DATA SECTION |
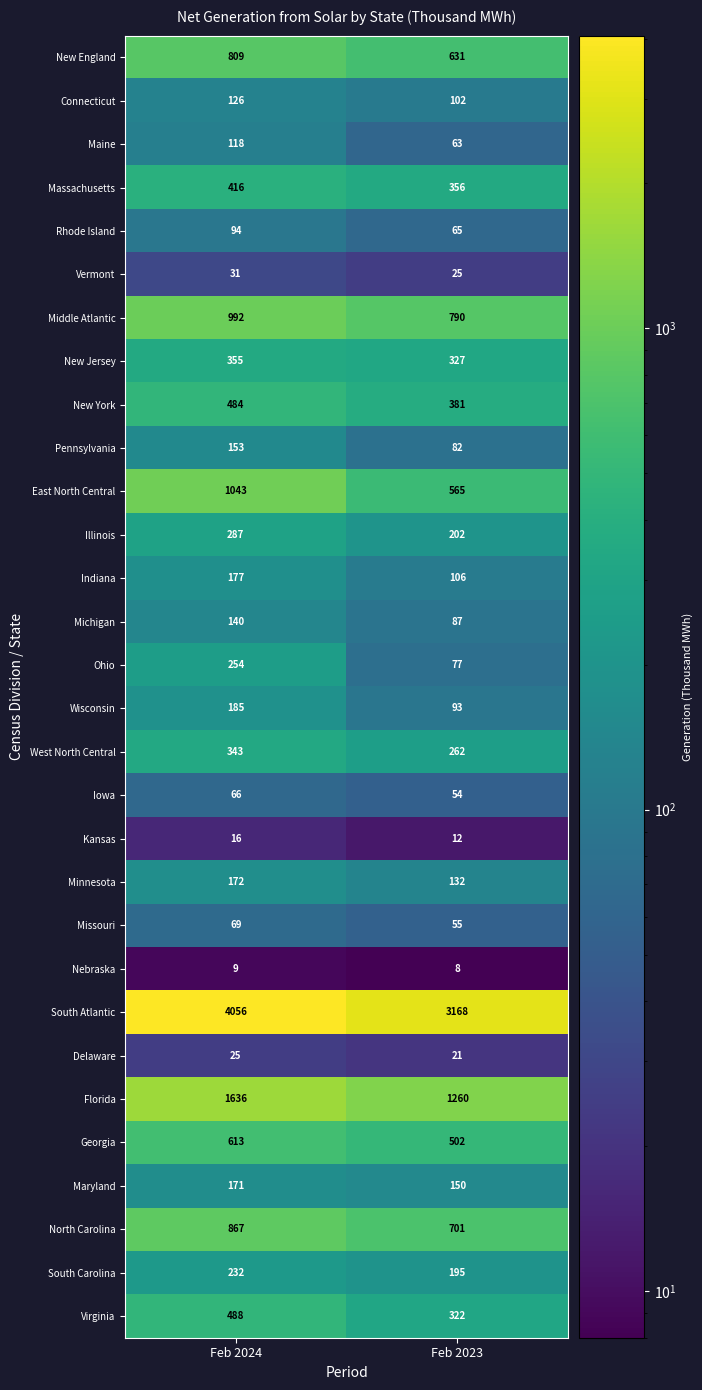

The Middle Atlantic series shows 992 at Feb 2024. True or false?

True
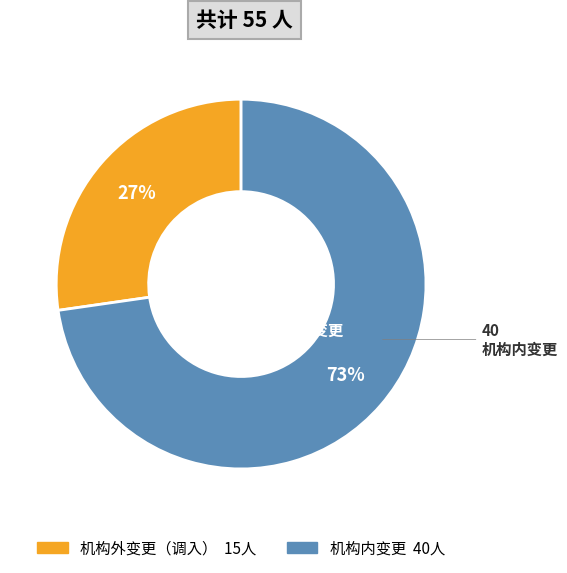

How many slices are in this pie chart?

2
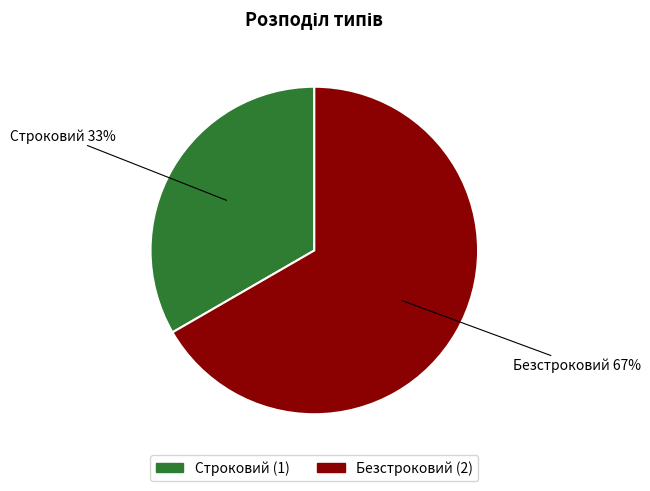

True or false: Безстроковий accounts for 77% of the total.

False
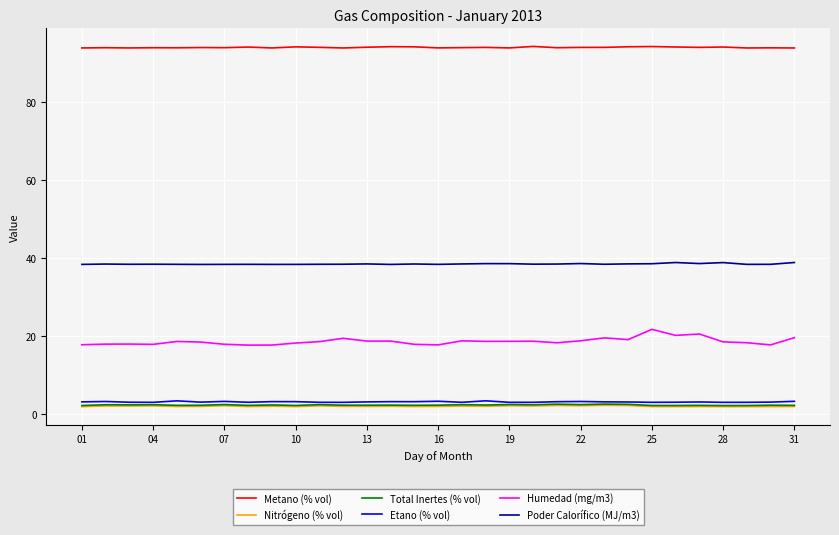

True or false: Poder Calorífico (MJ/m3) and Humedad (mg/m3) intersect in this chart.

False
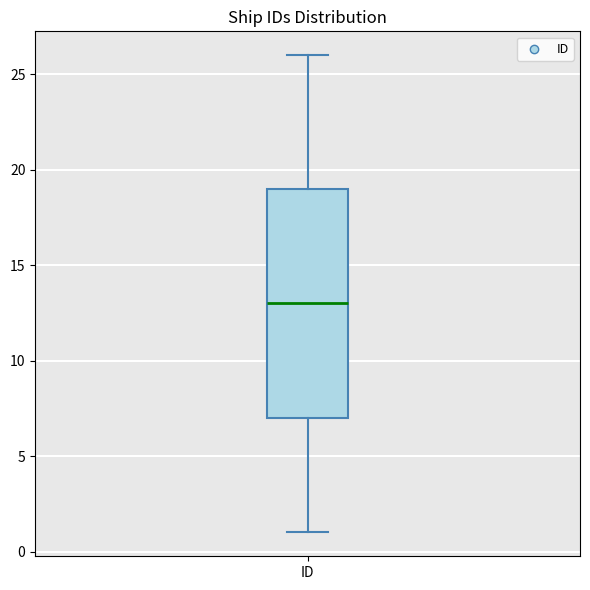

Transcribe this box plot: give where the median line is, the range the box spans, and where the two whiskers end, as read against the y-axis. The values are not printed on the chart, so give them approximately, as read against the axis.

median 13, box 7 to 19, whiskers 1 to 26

INSTRUCTIONS FOR THE TASK | Set down the records verbatim, from the line containing "True or false: Poder" through the end of the records, both ends included. Omit the pictures.

YOUR RESPONSE |
True or false: Poder Calorífico (MJ/m3) and Humedad (mg/m3) intersect in this chart.

False

Transcribe this box plot: give where the median line is, the range the box spans, and where the two whiskers end, as read against the y-axis. The values are not printed on the chart, so give them approximately, as read against the axis.

median 13, box 7 to 19, whiskers 1 to 26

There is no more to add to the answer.